Control of risk factors for nephropathy among Nigerian outpatients with Type 2 diabetes mellitus
Background and Objectives: To determine the proportion of type 2 diabetic outpatients with adequate control of risk factors for nephropathy in a Nigerian teaching hospital.
Methods: Between April and July 2005, 160 type 2 diabetic outpatients were assessed for control of average fasting blood glucose and blood pressure over 3 visits, and current use of ACE inhibitors. All patients were over 30 years of age and had been followed up for at least one year with at least 6 prior clinic visits.
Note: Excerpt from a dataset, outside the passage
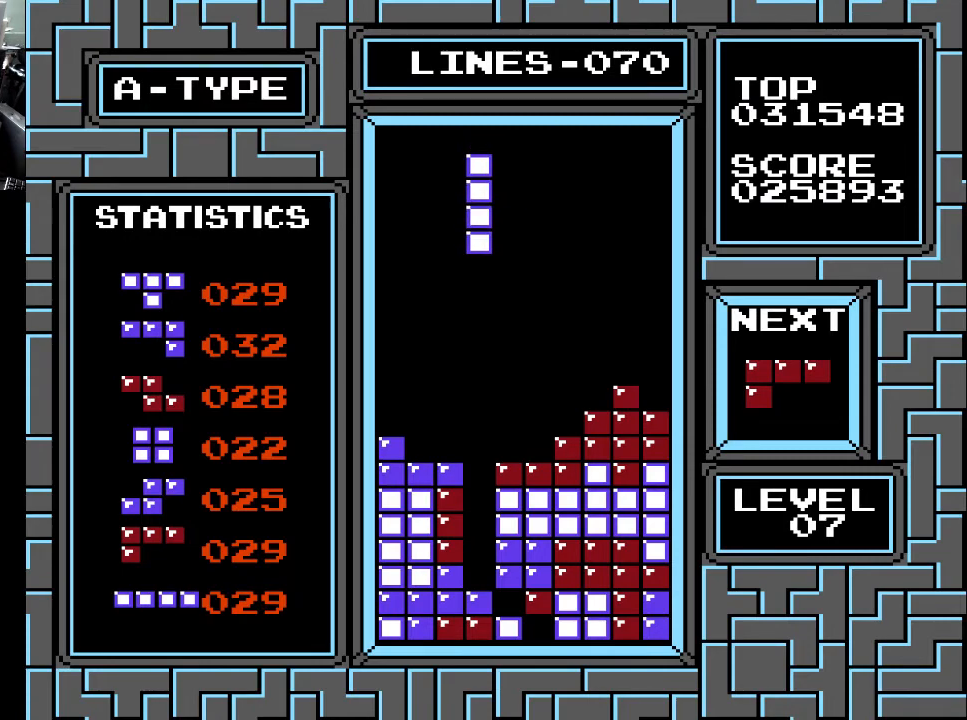
{"buttons": ["DPAD_DOWN"], "right_stick": "center", "events": [[100, "DPAD_DOWN", "down"]]}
Results: We studied 58 male and 102 female subjects with a mean (±SD) age of 54±10 years. The majority (54.7%) had diabetes between 1 and 5 years, and 95% were on antidiabetic drugs, most commonly both a sulphonylurea and metformin (64.5%). 114 (71.2%) were being treated for hypertension. The mean fasting blood glucose (FBS) was 7.6±2.9mmol/L, and 73 (45.6%) had good glycaemic control (mean FBS≤ 5.6mmol/L). A total of 51 (31.9%) had good blood pressure control (<140/90mmHg in non-hypertensives and <130/80mmHg in hypertensives), and 73 (45.6%) were currently receiving ACE inhibitors. Only five (3.1%) had the combination of good glycaemic control, good blood pressure control and received ACE inhibitors. Conversely, 23 (14.4%) had a combination of poor glycaemic control, poor blood pressure control, and were not receiving ACE inhibitors. Duration of diabetes (p<0.01), elevated creatinine (p<0.01), and elevated systolic blood pressure (p<0.01) were independently associated with proteinuria.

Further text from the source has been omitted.